Los pasos de la ingeniería de fermentación generalmente incluyen:
El primer paso es la selección de cepas.
El segundo paso es la preparación y esterilización del medio de cultivo.
El tercer paso es ampliar el cultivo y la inoculación.
El cuarto paso es el proceso de fermentación.
El quinto paso es la separación y purificación.
La ingeniería de fermentación se ha utilizado ampliamente en muchos campos como la industria farmacéutica, la industria alimentaria, la agricultura, la industria metalúrgica y la protección del medio ambiente. La ingeniería enzimática se refiere al uso de enzimas, células u orgánulos con funciones catalíticas específicas, utilizando dispositivos de reacción biológica y ciertos medios técnicos para producir productos necesarios para los humanos. Es una nueva tecnología formada combinando la teoría enzimológica y la tecnología química.
La ingeniería enzimática se puede dividir en dos partes. Parte de esto es cómo producir enzimas y parte es cómo aplicarlas.
La producción de enzimas ha pasado aproximadamente por cuatro etapas de desarrollo. Originalmente, las enzimas se extraían de los intestinos de los animales. Con el desarrollo de la ingeniería enzimática, la gente utiliza cultivos de microorganismos a gran escala para obtener enzimas. Después del nacimiento de la ingeniería genética, los microorganismos productores de enzimas se transformaron mediante recombinación genética.
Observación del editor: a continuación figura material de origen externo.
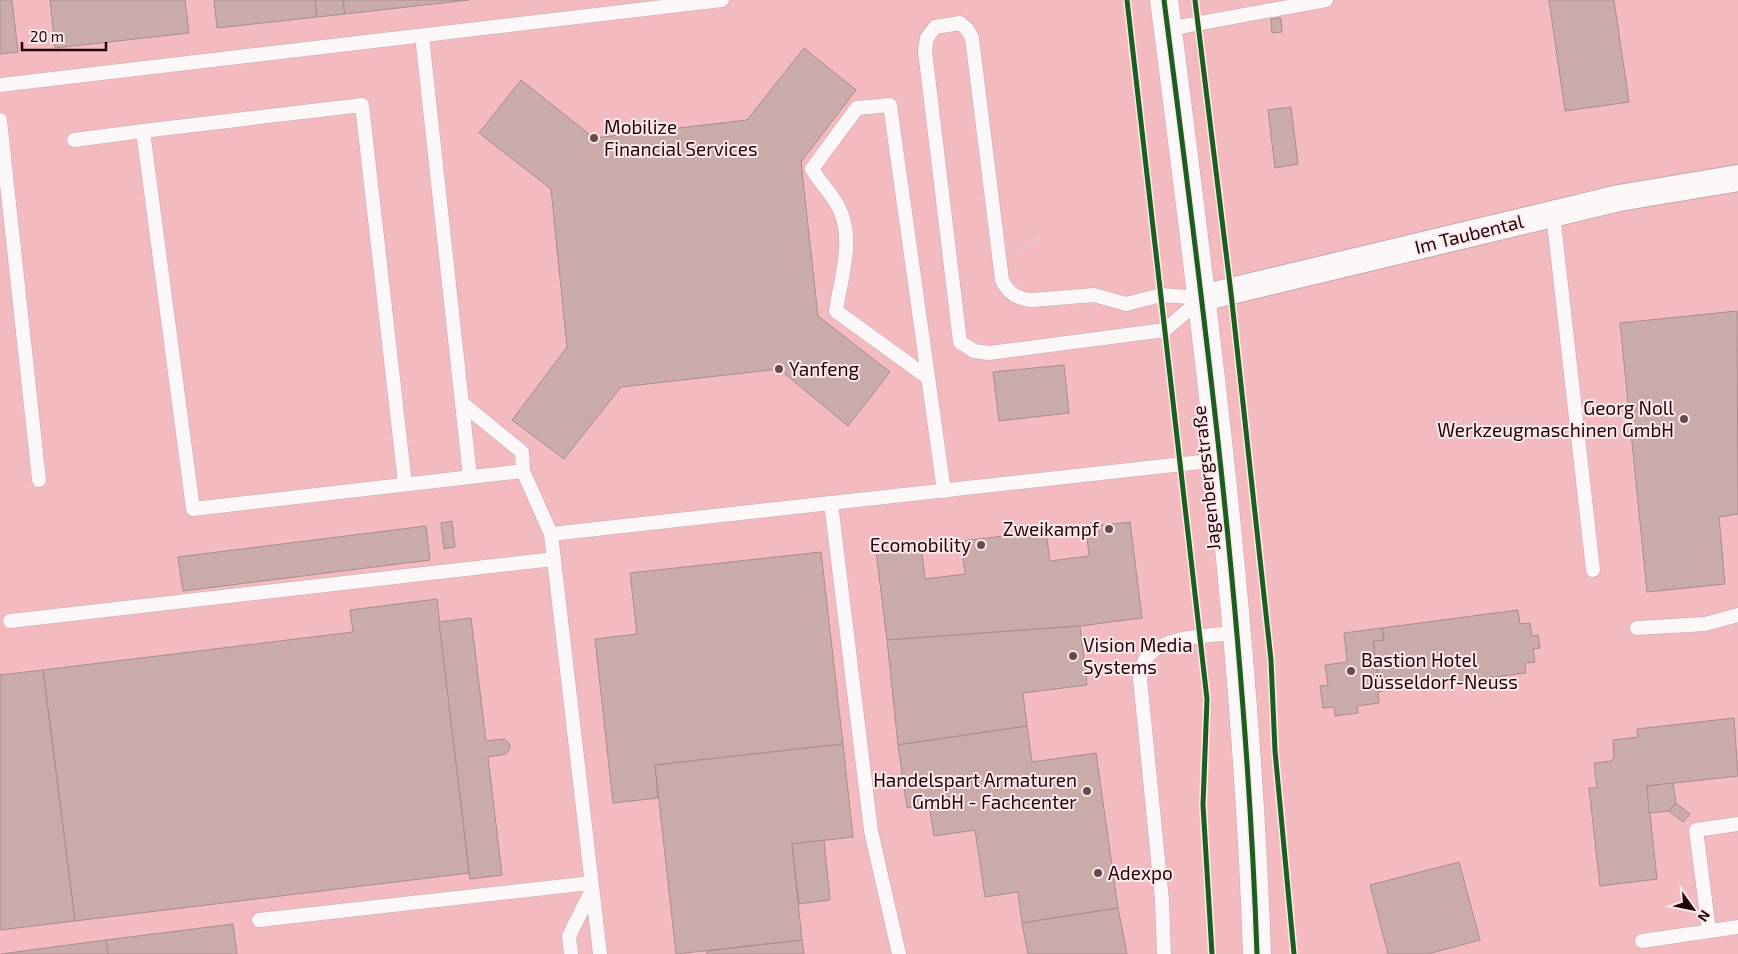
<svg xmlns="http://www.w3.org/2000/svg" width="1738" height="954" viewBox="0 0 1738 954" font-family="'Exo 2',sans-serif">
  <style>
    .built { fill: #f3bac0 }
    .building { fill: #c9acaa; stroke: #a98d8b }
    .lines { fill: none; stroke-linecap: round; stroke-linejoin: round }
    .service-casing { stroke: #c5a7aa; stroke-width: 15 }
    .minor-casing { stroke: #c5a7aa; stroke-width: 28 }
    .tertiary-casing { stroke: #c5a7aa; stroke-width: 29 }
    .path { stroke: #d8ced0; stroke-width: 3; stroke-dasharray: 2.5 2.5; stroke-linecap: butt }
    .service { stroke: #fcf7f8; stroke-width: 14 }
    .minor { stroke: #fcf7f8; stroke-width: 26 }
    .tertiary { stroke: #fcf7f8; stroke-width: 28 }
    .cycleway-casing { stroke: #feeaec; stroke-width: 8 }
    .cycleway { stroke: #1b5e20; stroke-width: 5 }
    .poi-dot { fill: #684a4e; stroke: #feeaec; stroke-width: 2 }
    .labels { text-anchor: middle; stroke-width: 4; stroke-linejoin: round; paint-order: stroke }
    .poi-label { font-size: 19px; fill: #220409; stroke: #feeaec; text-anchor: start }
    .street-label { font-size: 19px; fill: #220409; stroke: #feeaec }
  </style>
  <rect width="100%" height="100%" fill="#e9cbce"/>
  <rect class="built" x="0" y="0" width="1738" height="954"/>
  <g class="building">
    <path d="M0,0H12L18,52L0,54Z"/>
    <path d="M50,0H185L189,33L55,48Z"/>
    <path d="M214,0H315L317,17L217,28Z"/>
    <path d="M315,0H343L345,14L317,17Z"/>
    <path d="M343,0H469L345,14Z"/>
    <path d="M1549,0H1614L1629,102L1565,111Z"/>
    <path d="M1281,18L1282,32L1272,33L1271,19Z"/>
    <path d="M804,48L856,90L801,162L818,316L890,372L848,426L779,369L621,387L564,459L512,420L567,347L551,189L479,133L521,80L594,138L747,120Z"/>
    <path d="M1291,107L1298,164L1275,168L1268,110Z"/>
    <path d="M1737,311L1738,514L1719,517L1725,584L1647,592L1620,323Z"/>
    <path d="M1064,365L1069,413L999,421L993,372Z"/>
    <path d="M452,521L455,547L444,549L441,523Z"/>
    <path d="M1130,522L1142,618L1080,626L887,640L876,551L921,546L925,579L965,574L961,541L1046,531L1050,561L1089,556L1086,527Z"/>
    <path d="M426,526L430,560L183,591L178,557Z"/>
    <path d="M821,552L843,744L655,765L658,798L613,803L595,639L637,634L630,573Z"/>
    <path d="M437,599L469,873L75,921L43,670L353,632L350,610Z"/>
    <path d="M1518,610L1520,624L1530,623L1532,636L1538,635L1540,648L1533,649L1535,662L1525,663L1526,673L1387,690L1386,677L1378,678L1373,641L1384,640L1382,628Z"/>
    <path d="M471,618L486,741L504,739L509,743L510,748L506,754L488,757L502,875L470,879L439,622Z"/>
    <path d="M1080,626L1087,685L1023,693L1027,726L898,745L887,640Z"/>
    <path d="M1382,628L1384,640L1373,641L1378,678L1386,677L1387,690L1378,692L1379,703L1357,706L1358,713L1335,716L1334,707L1323,708L1320,686L1328,685L1325,665L1347,662L1344,633Z"/>
    <path d="M43,670L75,921L0,930V675Z"/>
    <path d="M1734,718L1738,776L1647,786L1657,879L1600,886L1589,788H1597L1594,763L1611,761L1614,757L1613,740L1638,737L1637,729Z"/>
    <path d="M1027,726L1032,762L1096,753L1118,908L1022,923L1018,892L985,897L975,830L934,836L929,804L907,808L898,745Z"/>
    <path d="M843,744L853,837L792,844L802,940L676,954L655,765Z"/>
    <path d="M1673,783L1676,803L1669,811L1649,813L1647,786Z"/>
    <path d="M1676,803L1690,814L1683,822L1669,811Z"/>
    <path d="M824,840L830,900L799,904L792,844Z"/>
    <path d="M1459,862L1480,940L1428,954H1388L1370,885Z"/>
    <path d="M1118,908L1127,954H1028L1022,923Z"/>
    <path d="M233,924L237,954H108L106,940Z"/>
    <path d="M106,940L108,954H1Z"/>
    <path d="M802,940L804,954H707V951Z"/>
  </g>
  <g class="lines">
    <g class="service-casing">
      <g id="service">
        <path d="M960,23L967,29L972,38L1002,280C1008,294 1018,299 1032,300L1094,295L1126,304L1161,295L1202,298L1165,330L989,353L974,351L960,342L925,51L927,38L935,27Z"/>
        <path d="M1168,29L1326,0"/>
        <path d="M422,36L470,477"/>
        <path d="M0,85L722,0"/>
        <path d="M0,120L39,480"/>
        <path d="M74,140L143,131"/>
        <path d="M1553,214L1593,570"/>
        <path d="M927,377L836,311C841,275 857,235 835,201C828,190 819,181 812,169L857,108L890,105L944,491"/>
        <path d="M463,404L522,452L523,471"/>
        <path d="M405,484L362,105L143,131L193,509L523,471L551,534L600,954"/>
        <path d="M831,503L871,831L899,954"/>
        <path d="M551,534L1219,460"/>
        <path d="M10,621L554,559"/>
        <path d="M1637,628L1705,624L1738,615"/>
        <path d="M259,920L591,883"/>
        <path d="M1709,931L1696,830L1738,824"/>
        <path d="M1642,941L1738,927"/>
        <path d="M571,954L569,936L592,890"/>
        <path d="M1164,954L1162,900L1140,679C1141,673 1142,665 1145,660C1160,635 1211,636 1237,633"/>
      </g>
    </g>
    <g class="minor-casing">
      <path id="minor" d="M1202,298L1619,198L1738,178"/>
    </g>
    <g class="tertiary-casing">
      <path id="tertiary" d="M1164,0C1205,317 1246,635 1257,954"/>
    </g>
    <path class="path" d="M1020,249L1041,237"/>
    <use href="#service" class="service"/>
    <use href="#minor" class="minor"/>
    <use href="#tertiary" class="tertiary"/>
    <g class="cycleway-casing">
      <g id="cycleway">
        <path d="M1127,0L1207,699L1203,805L1212,954"/>
        <path d="M1164,0C1205,317 1246,635 1257,954"/>
        <path d="M1195,0L1231,293L1271,660L1275,751L1294,954"/>
      </g>
    </g>
    <use href="#cycleway" class="cycleway"/>
  </g>
  <g class="poi-dot">
    <circle cx="594" cy="138" r="5"/>
    <circle cx="779" cy="369" r="5"/>
    <circle cx="1684" cy="419" r="5"/>
    <circle cx="1109" cy="529" r="5"/>
    <circle cx="981" cy="545" r="5"/>
    <circle cx="1073" cy="656" r="5"/>
    <circle cx="1351" cy="671" r="5"/>
    <circle cx="1087" cy="791" r="5"/>
    <circle cx="1098" cy="873" r="5"/>
  </g>
  <g class="labels">
    <g class="poi-label">
      <text x="604" y="134">Mobilize<tspan x="604" dy="22">Financial Services</tspan></text>
      <text x="789" y="376">Yanfeng</text>
      <text x="1674" y="415" text-anchor="end">Georg Noll<tspan x="1674" dy="22">Werkzeugmaschinen GmbH</tspan></text>
      <text x="1099" y="536" text-anchor="end">Zweikampf</text>
      <text x="971" y="552" text-anchor="end">Ecomobility</text>
      <text x="1083" y="652">Vision Media<tspan x="1083" dy="22">Systems</tspan></text>
      <text x="1361" y="667">Bastion Hotel<tspan x="1361" dy="22">Düsseldorf-Neuss</tspan></text>
      <text x="1077" y="787" text-anchor="end">Handelspart Armaturen<tspan x="1077" dy="22">GmbH - Fachcenter</tspan></text>
      <text x="1108" y="880">Adexpo</text>
    </g>
    <g class="street-label">
      <text transform="translate(1469 234) rotate(-14)" y="7">Im Taubental</text>
      <text transform="translate(1206 478) rotate(-96)" y="7">Jagenbergstraße</text>
    </g>
  </g>
  <g transform="translate(1693 909) rotate(123)" stroke="#feeaec" stroke-width="4" paint-order="stroke">
  <path d="M0-4L9 19L0 12L-9 19Z" fill="#220409"/>
  <text y="-8" font-size="14" font-weight="bold" text-anchor="middle" fill="#220409">N</text>
  </g>
  <path d="M22 42v8h84v-8" fill="none" stroke="#220409" stroke-width="2.5"/>
  <text x="30" y="42" font-size="15" fill="#220409" stroke="#feeaec" stroke-width="4" paint-order="stroke">20 m</text>
</svg>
En los últimos años ha surgido un nuevo tema candente en la ingeniería enzimática, que es la síntesis artificial de nuevas enzimas, es decir, enzimas artificiales.
El uso de enzimas también presenta algunas desventajas. Si encuentra altas temperaturas, ácidos fuertes o álcalis fuertes, perderá actividad, lo que provocará altos costos y precios. En aplicaciones prácticas, esta enzima sólo se puede utilizar una vez. La inmovilización de enzimas puede resolver estos problemas y se denomina centro de ingeniería enzimática.
A principios de los años 60, los científicos descubrieron que tras la inmovilización, la actividad de muchas enzimas no disminuía en absoluto, sino que aumentaba su estabilidad. Este descubrimiento supuso un punto de inflexión en la promoción y aplicación de enzimas y el desarrollo de la ingeniería enzimática. Hoy en día, la tecnología de inmovilización de enzimas avanza rápidamente. Se manifiesta en dos aspectos:
Uno es el método fijo. Actualmente existen cuatro métodos de fijación: método de adsorción, * * método de enlace de valencia, método de reticulación y método de inclusión.
En segundo lugar, las enzimas inmovilizadas incluyen una variedad de enzimas que pueden catalizar una serie de reacciones.
En comparación con las enzimas naturales, las enzimas inmovilizadas y las células inmovilizadas tienen ventajas obvias:
1. Pueden adoptar diversas formas, como gránulos, tubos y películas, y pueden colocarse. en el tanque de reacción para una fácil extracción y reutilización continua.
2. Se mejora la estabilidad, la actividad no se pierde fácilmente y se prolonga la vida útil.
3. Facilita la operación automatizada y realiza una producción continua controlada por computadora.
Docenas de países utilizan ahora enzimas y células inmovilizadas para la producción industrial, con productos que incluyen alcohol, cerveza, diversos aminoácidos, diversos ácidos orgánicos y productos farmacéuticos.